Outro dia escrevi sobre a agradável experiência de trazer a atmosfera do almoço de sexta-feira para as quartas-feiras (thanks god it’s Wednesday!). Hoje decidi partilhar uma outra experiência que me fez refletir sobre a frustração de almoçar sozinho mesmo na companhia de alguém.
Uma amiga me ligou e me convidou para almoçar e seu entusiasmo me contagiou. Era uma quarta-feira e eu estava disposto a repetir meu “happy Wednesday”.

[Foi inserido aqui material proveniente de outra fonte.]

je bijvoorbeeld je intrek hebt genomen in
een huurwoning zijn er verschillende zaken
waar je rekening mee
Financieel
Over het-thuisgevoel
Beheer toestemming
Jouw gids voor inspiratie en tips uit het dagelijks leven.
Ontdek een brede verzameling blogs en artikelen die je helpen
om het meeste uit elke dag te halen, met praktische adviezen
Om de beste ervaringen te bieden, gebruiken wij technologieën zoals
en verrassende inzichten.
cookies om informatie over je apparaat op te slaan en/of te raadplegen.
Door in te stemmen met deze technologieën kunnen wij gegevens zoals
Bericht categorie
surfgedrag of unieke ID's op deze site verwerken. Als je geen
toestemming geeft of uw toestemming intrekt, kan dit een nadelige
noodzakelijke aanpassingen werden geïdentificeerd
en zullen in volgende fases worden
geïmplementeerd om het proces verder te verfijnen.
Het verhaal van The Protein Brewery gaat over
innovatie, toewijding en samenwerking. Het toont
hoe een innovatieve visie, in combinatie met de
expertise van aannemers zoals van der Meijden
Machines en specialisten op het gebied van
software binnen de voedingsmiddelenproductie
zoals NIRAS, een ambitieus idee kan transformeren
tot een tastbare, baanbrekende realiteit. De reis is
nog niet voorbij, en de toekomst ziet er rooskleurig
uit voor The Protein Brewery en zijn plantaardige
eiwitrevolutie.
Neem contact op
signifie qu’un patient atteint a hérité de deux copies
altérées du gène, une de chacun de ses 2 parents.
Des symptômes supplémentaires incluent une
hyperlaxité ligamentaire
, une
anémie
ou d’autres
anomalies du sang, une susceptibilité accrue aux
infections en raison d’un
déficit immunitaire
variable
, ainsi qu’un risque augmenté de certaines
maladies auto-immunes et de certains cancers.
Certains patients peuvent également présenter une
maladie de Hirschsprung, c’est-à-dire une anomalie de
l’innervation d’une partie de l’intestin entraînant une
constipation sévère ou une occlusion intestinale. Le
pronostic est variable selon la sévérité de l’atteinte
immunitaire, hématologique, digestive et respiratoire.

Minha amiga insistiu muito para que eu fosse, dizendo que gostaria de me apresentar pessoas incríveis, animadas, que tinham tudo a ver comigo. Eu larguei tudo o que estava fazendo e fui ao grande encontro. Quando cheguei ao local pensei ter errado o restaurante, pois não os localizei no primeiro momento. Era um restaurante japonês com grandes divisórias entre as mesas que eram super, hiper baixas e todos nós, sentados quase no chão, com as pernas cruzadas ou entrelaçadas.

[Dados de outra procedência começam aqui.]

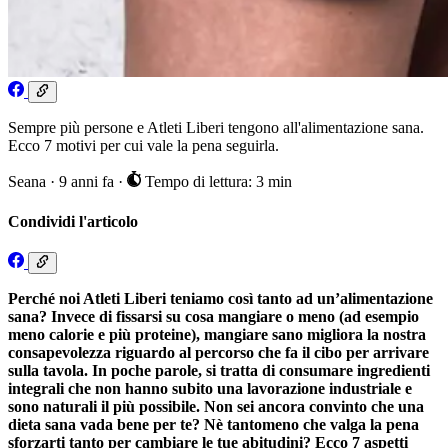
Sempre più persone e Atleti Liberi tengono all'alimentazione sana.
Ecco 7 motivi per cui vale la pena seguirla.
Seana
·
9 anni fa
·
Tempo di lettura: 3 min
Condividi l'articolo
Perché noi Atleti Liberi teniamo così tanto ad un’alimentazione
sana? Invece di fissarsi su cosa mangiare o meno (ad esempio
meno calorie e più proteine), mangiare sano migliora la nostra
consapevolezza riguardo al percorso che fa il cibo per arrivare
sulla tavola. In poche parole, si tratta di consumare ingredienti
integrali che non hanno subito una lavorazione industriale e
sono naturali il più possibile. Non sei ancora convinto che una
dieta sana vada bene per te? Nè tantomeno che valga la pena
sforzarti tanto per cambiare le tue abitudini? Ecco 7 aspetti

Não parecia um ambiente muito animado, pois estavam em silêncio, mas cheguei com tamanha empolgação que pensei ter interrompido a concentração. Cumprimentei minha amiga e me apresentei aos demais. Não precisei perguntar qual era o assunto, pois não me pareceu ter alguma coisa relevante ou escrachada em discussão.
Estavam todos tão envolvidos com seus brinquedinhos – celulares e blackberries – que nem perceberam o que eu pedi para comer ou beber. Tentei propor um assunto para discussão, entretanto as respostas eram vagas e sempre interrompidas: “Sorry, mas esta ligação eu tenho que responder”; olhando para tela do blackberry um deles balbucia: “Eu já passei três mensagens e este povo não responde”; “Oi, como vai? Eu estou almoçando, mas logo retorno”.

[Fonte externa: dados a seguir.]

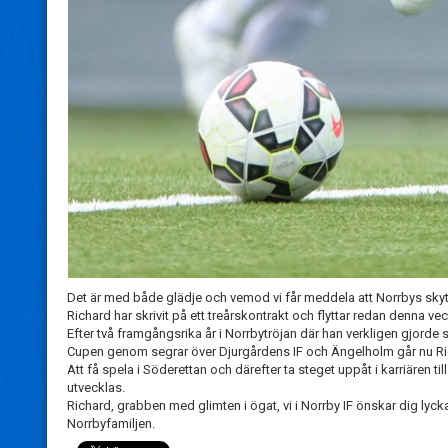
Det är med både glädje och vemod vi får meddela att Norrbys skytt
Richard har skrivit på ett treårskontrakt och flyttar redan denna veck
Efter två framgångsrika år i Norrbytröjan där han verkligen gjorde s
Cupen genom segrar över Djurgårdens IF och Ängelholm går nu Rick
Att få spela i Söderettan och därefter ta steget uppåt i karriären t
utvecklas.
Richard, grabben med glimten i ögat, vi i Norrby IF önskar dig lycka t
Norrbyfamiljen.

Por alguns instantes pensei o que eu estava fazendo lá, mas decidi não me frustrar e observar o comportamento de cada um cavoucando seu blackberry ou fazendo ligações como se estivessem comprando e vendendo uma empresa na Turquia.
Já li muito sobre o impacto dos blackberries, PDA, palm top, iphone, laptops, pagers, celulares na vida dos executivos. Em 2006 uma renomada empresa internacional de recrutamento de executivos, Korn & Ferry fez um estudo com 2,3 mil executivos pesquisados em 75 países e concluiu que quatro, em cada cinco executivos no mundo, estão permanentemente conectados ao trabalho por meio de aparelhos móveis.
Vício ou virtude? Enquanto muitos criticam dizendo que a tecnologia digital e móvel acentuou os vícios no trabalho (workaholic – palavra em inglês originada de alcoolholic (alcoólatra) para designar pessoas viciadas em trabalho), autismo, atitude anti-social; por outro lado temos os defensores de que a qualidade de vida do executivo melhorou muito, possibilitando-o mais mobilidade, por exemplo, estar com a família sem se desconectar.
Este é o ponto de minha discussão: estar com…. sem se desconectar.
Para o psicanalista Inglês Donald Winnicott: “Assim, a base da capacidade de ficar só é um paradoxo; é a capacidade de ficar só quando mais alguém está presente”. O trabalho de Winnicott me reporta a atitude das crianças enquanto estão brincando na presença da mãe. Algumas necessitam o tempo todo de atenção e ficam sempre inquietas mostrando o que estão fazendo, enquanto outras brincam quietinhas e de vez em quando, olham para assegurar se a mãe está presente. Este processo implicará no amadurecimento psíquico-emocional do indivíduo.
A impressão que eu tenho das pessoas que não podem prescindir de seus eletrônicos, é que não desenvolveram a capacidade de ficar só e não conseguem também estar na presença do outro para uma relação amadurecida, desta forma necessitam sempre estar conectadas, mostrando que estão fazendo algo de muito importante. Talvez precisem mostrar que são importantes, para alguém.